Cette prédication sur Jean 17.6-19 a pour sujet la prière de consécration de Jésus par laquelle il sépare les siens du monde, afin qu'ils soient consacrés par la Parole de vérité et gardés par le nom du Père et dans l'unité.

Source: La veille de la crucifixion. 3 pages.

Jean 17 - La prière de consécration (2)

« J’ai manifesté ton nom aux hommes que tu m’as donnés du milieu du monde : ils étaient à toi! et tu me les as donnés et ils ont retenu ta parole. Maintenant, ils ont reconnu que tout ce que tu m’as donné vient de toi. Car je leur ai donné les paroles que tu m’as données, et ils les ont reçues; ils ont vraiment reconnu que je suis venu de toi, et ils ont cru que c’est toi qui m’as envoyé. Je prie pour eux; je ne prie pas pour le monde, mais pour ceux que tu m’as donnés, parce qu’ils sont à toi. Et tout ce qui est à moi est à toi, et ce qui est à toi est à moi, et je suis glorifié en eux. Je ne suis plus dans le monde, mais eux sont dans le monde, et moi je vais auprès de toi. Père saint, garde-les! Qu’ils soient fidèles en ton nom que tu m’as donné afin qu’ils soient un comme nous. […] Sanctifie-les dans la vérité; ta Parole est vérité. […] Et je me sanctifie moi-même pour eux, afin qu’eux aussi soient sanctifiés dans la vérité. »

Jean 17.6-11, 17-19

D’après le calendrier ecclésiastique, nous célébrons aujourd’hui le « dimanche des Rameaux ». « Béni soit le Roi qui vient au nom du Seigneur! », crie la foule quand Jésus entre à Jérusalem. « Paix dans le ciel et gloire dans les lieux très hauts » (Lc 19.38). M’en voudrez-vous, chers amis, si je vous invite aujourd’hui à faire monter vos louanges à Dieu non en commentant l’Évangile de l’entrée de Jésus à Jérusalem, mais en méditant une dernière fois avec vous la prière de consécration du Christ dont nous avons, dimanche dernier, étudié la première partie? Je ne le pense pas. Par son intention, sa puissance, son efficacité, la prière du Christ, en effet, ne s’adresse pas seulement aux onze disciples qui l’ont entendue : aucun de nous — jeune, adulte ou vieillard — ne peut s’exclure du nombre de ces « hommes » pour lesquels Jésus a prié. Ce qu’il a dit conserve pour chacun, aujourd’hui, son actualité et sa vérité. Cette merveilleuse prière nous permettra mieux encore de crier avec la foule : « Béni soit le Roi qui vient au nom du Seigneur! »

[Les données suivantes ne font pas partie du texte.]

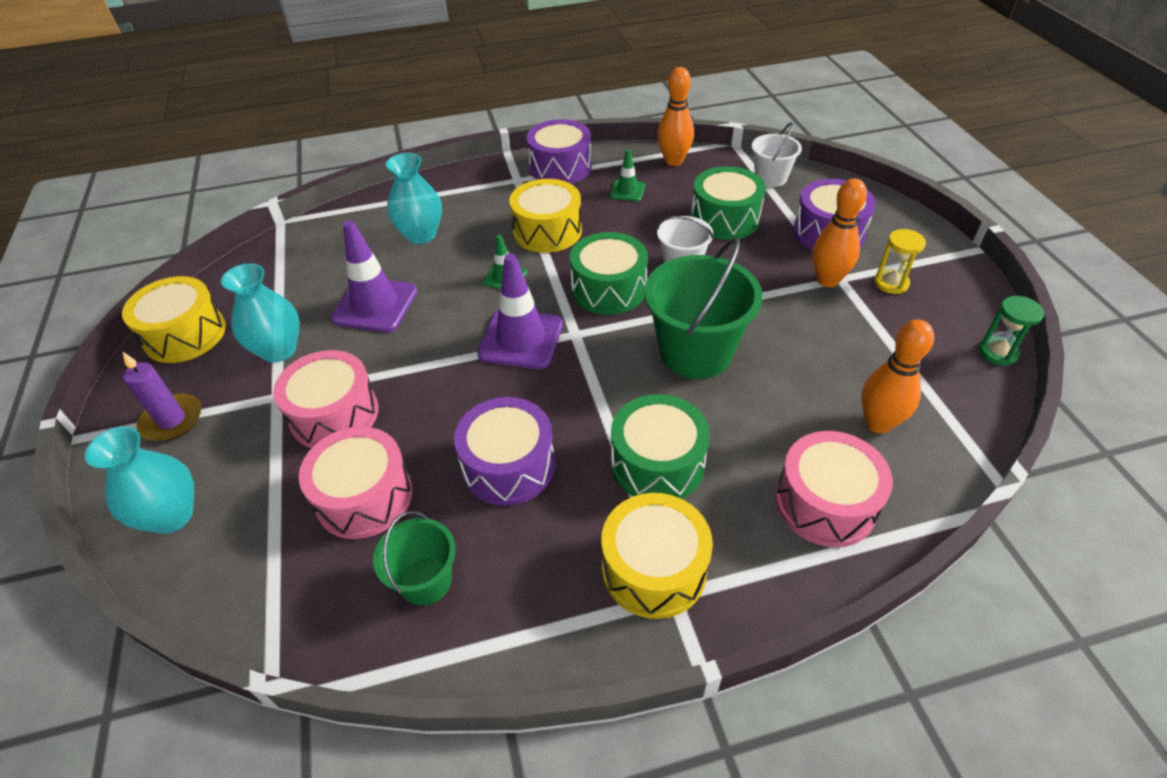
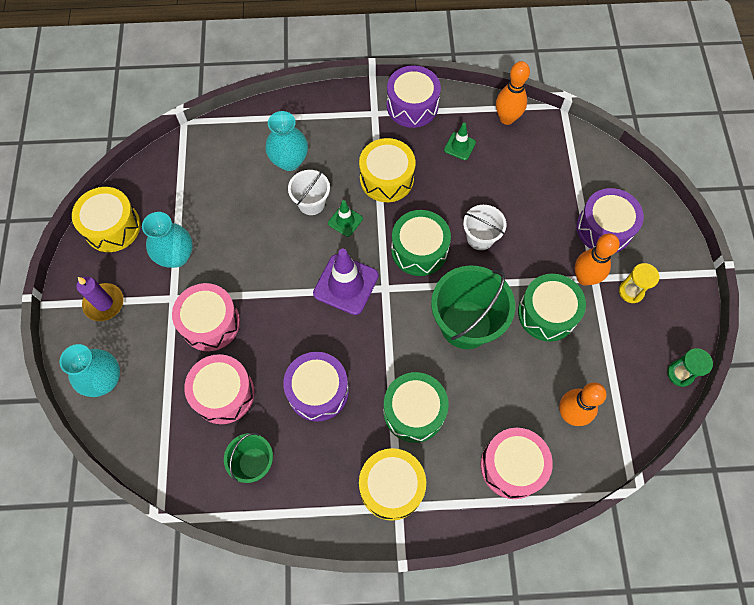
camera: 10 degrees right, 20 degrees up
(375, 305) = (247, 228): purple traffic cone -> none
(725, 218) = (528, 195): green drum -> green drum (547, 313)
(770, 178) = (580, 156): white bucket -> white bucket (311, 203)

Cinq idées fondamentales, qui se tiennent comme les doigts de la main, nous donnent la clé de la prière du Christ pour nous : le monde, le nom de Dieu, la Parole, la vérité, l’unité.

« J’ai manifesté ton nom aux hommes que tu m’as donnés du milieu du monde : Ils étaient à toi, et tu me les as donnés, et ils ont retenu ta Parole » (v. 6). Le « monde », le « nom », la « Parole »!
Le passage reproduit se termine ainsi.